Experiment 1 zeigt, dass diejenigen, die den freien Willen bestätigen, dies in Nahmias et al. Im Fall der Neurovorhersage tun, während sie indeterministische Details im Gegensatz zu den in der Geschichte angegebenen darstellen. Dies deutet darauf hin, dass Menschen Fälle von perfekter Neurovorhersage falsch darstellen und somit ein Eindringen stattgefunden hat. Experiment 2 repliziert diesen Eindringungseffekt und zeigt, dass er eine vermittelnde Rolle beim Verständnis von Geschichten zur Neurovorhersage spielt. Die Experimente 3 und 4 finden die gleiche Art von Eindringungseffekt in einem anderen Erzählkontext, wobei vereinfachte Fälle mit mehr minimal übereinstimmenden Paaren verwendet werden. Experiment 5 findet wiederum Intrusionseffekte und zeigt, dass sie über verschiedene Arten der Sondierung von Teilnehmern bestehen, die die prädiktive Natur der Gehirnaktivität stark hervorheben. Experiment 6 zeigt, dass das Ausfüllen auch als Ergebnis des Einführens einer indeterministischen Ansicht der Wahl auftritt, wenn es mit einem angepassten Fall perfekter Neurovorhersage präsentiert wird.

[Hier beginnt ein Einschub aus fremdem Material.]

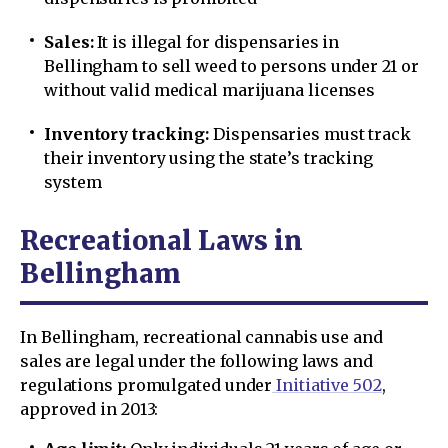
Sales:
It is illegal for dispensaries in
Bellingham to sell weed to persons under 21 or
without valid medical marijuana licenses
Inventory tracking:
Dispensaries must track
their inventory using the state’s tracking
system
Recreational Laws in
Bellingham
In Bellingham, recreational cannabis use and
sales are legal under the following laws and
regulations promulgated under
Initiative 502
,
approved in 2013:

Diese Ergebnisse deuten darauf hin, dass das, was in Nahmias et al. Studie ist, dass "Leute eine indeterministische Vorstellung des freien Willens auf die Situation aufdrängen, obwohl die Situation ausdrücklich in Bezug auf perfekte Vorhersagbarkeit beschrieben wird." Angesichts dieser Befunde schlussfolgern Rose und seine Kollegen: "Wir bezweifeln, dass Menschen es sind im Großen und Ganzen mit der Idee einer perfekten Neurovorhersage zufrieden zu sein, oder dass sie völlig mit den Vorstellungen von freiem Willen vereinbar ist. "

Diese Ergebnisse sind eine willkommene Ergänzung der wachsenden empirischen Literatur zur Volkspsychologie des freien Willens. Sie stellen nicht nur eine plausible Versöhnung scheinbar widersprüchlicher Ergebnisse dar, sondern weisen auch auf einen wichtigen methodologischen Punkt hin: Bei der Prüfung völkischer psychologischer Intuitionen über den freien Willen wird es wichtig sein, die Möglichkeit auszuschließen, dass sich die Beteiligten füllen ihre Intuitionen über Indeterminismus und freien Willen dringen nicht in ihre Darstellungen der verschiedenen Szenarien und Vignetten ein. Wenn Menschen Antworten auf philosophische Fragen über den freien Willen geben, müssen wir im Hinterkopf behalten, dass sie auch metaphysische Verpflichtungen haben, die oft in ihre Argumentation eingreifen.